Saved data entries
——————————
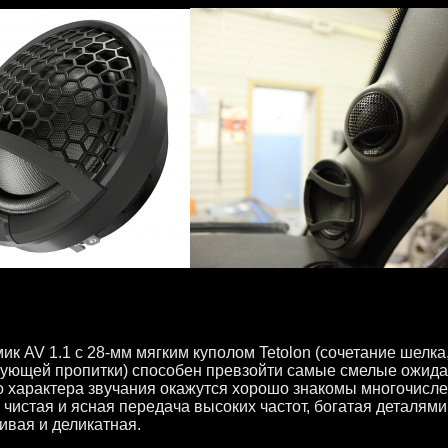
ик AV 1.1 с 28-мм мягким куполом Tetolon (сочетание шелк
ющей пропитки) способен превзойти самые смелые ожидан
о характера звучания окажутся хорошо знакомы многочисле
 чистая и ясная передача высоких частот, богатая деталями
ивая и деликатная.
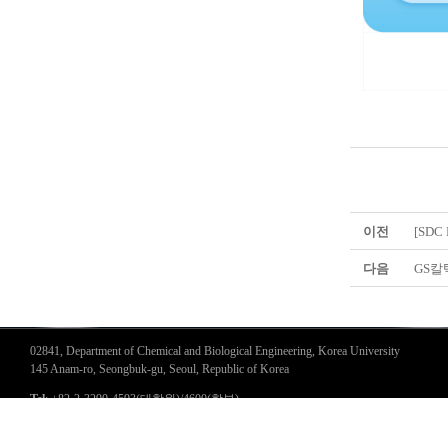
이전
[SDC
다음
GS칼
02841, Department of Chemical and Biological Engineering, Korea University
145 Anam-ro, Seongbuk-gu, Seoul, Republic of Korea
Tel
: +82-2-3290-4593(대학원)/4600(학부)
Fax
: +82-2-926-6102
Copyright(C)2017 Korea University. All Rights Reserved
——————————
• **What to do**
Give back all entries exactly. No pictures belong in the copy.

• **Your response**
ик AV 1.1 с 28-мм мягким куполом Tetolon (сочетание шелк
ющей пропитки) способен превзойти самые смелые ожидан
о характера звучания окажутся хорошо знакомы многочисле
 чистая и ясная передача высоких частот, богатая деталями
ивая и деликатная.
이전
[SDC
다음
GS칼
02841, Department of Chemical and Biological Engineering, Korea University
145 Anam-ro, Seongbuk-gu, Seoul, Republic of Korea
Tel
: +82-2-3290-4593(대학원)/4600(학부)
Fax
: +82-2-926-6102
Copyright(C)2017 Korea University. All Rights Reserved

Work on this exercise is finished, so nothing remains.